Prior to her tenure on the Superior Court, Justice Frison spent over four years on the Boston Municipal Court, where she developed a reputation for her commitment to justice and advocacy for the oppressed.
In 2007, she founded Frison Law Firm, P.C. in Boston, focusing on “blue collar” crime, employment law, and military justice. Her legal career includes high-profile cases in the military courts of North Carolina, Pensacola, and Okinawa, as well as complex criminal trials in Massachusetts, including a notable quadruple murder case in Dorchester.

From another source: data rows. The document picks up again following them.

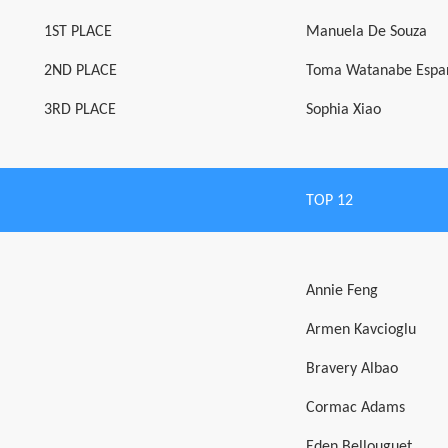
1ST PLACE
Manuela De Souza
2ND PLACE
Toma Watanabe Espa
3RD PLACE
Sophia Xiao
TOP 12
Annie Feng
Armen Kavcioglu
Bravery Albao
Cormac Adams
Eden Bellouguet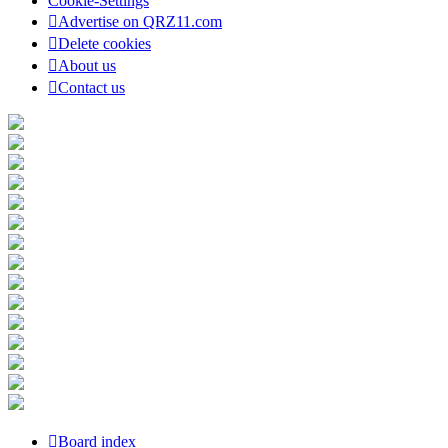
Cookie-Settings
Advertise on QRZ11.com
Delete cookies
About us
Contact us
Board index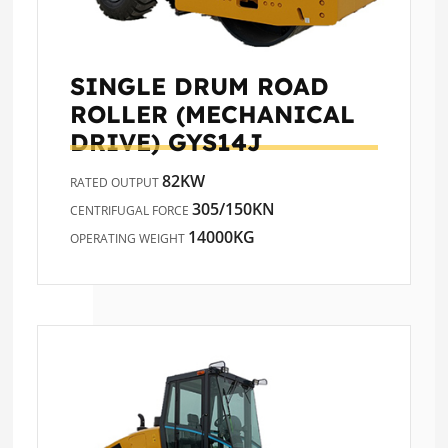
SINGLE DRUM ROAD
ROLLER (MECHANICAL
DRIVE)
GYS14J
82KW
RATED OUTPUT
305/150KN
CENTRIFUGAL FORCE
14000KG
OPERATING WEIGHT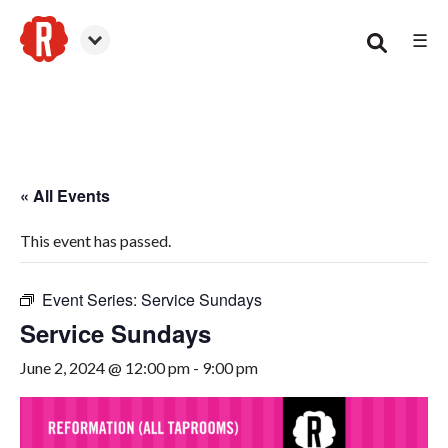
☰
Smyrna
« All Events
This event has passed.
Event Series:
Service Sundays
Service Sundays
June 2, 2024 @ 12:00 pm
-
9:00 pm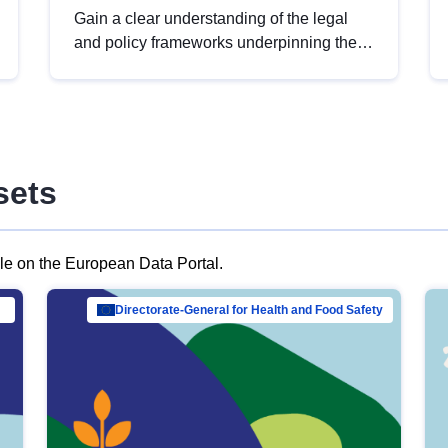
Gain a clear understanding of the legal
and policy frameworks underpinning the
European data strategy, including the
legal implications of data sharing and
dataset licensing. This introduction will
help you navigate key developments in
this policy area, ensuring compliance and
sets
promoting the strategic use of data in line
with EU regulations.
ble on the European Data Portal.
al Mar…
Directorate-General for Health and Food Safety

A Major in the United States Marine Corps and a Marine Corps Judge Advocate, Justice Frison has actively contributed to military justice, serving in various capacities during her two mobilizations in support of the Global War on Terror. She is a passionate educator, having taught law at Brandeis University and Harvard Law School, where she has been a key figure in trial advocacy training.
Justice Frison is a past president of the Massachusetts Black Judges Conference and has been a vocal advocate for diversity, equity, and inclusion within the legal community. She has delivered keynote speeches on bias and diversity and is recognized for her mentorship of law students and trial lawyers.
Now retired from the bench, Justice Frison has returned to Frison Law Firm, P.C., where she continues to focus on complex criminal and civil litigation. She is an active speaker and board member for various organizations, including The Life After Prison, Inc., and remains dedicated to addressing racial disparities in the criminal justice system.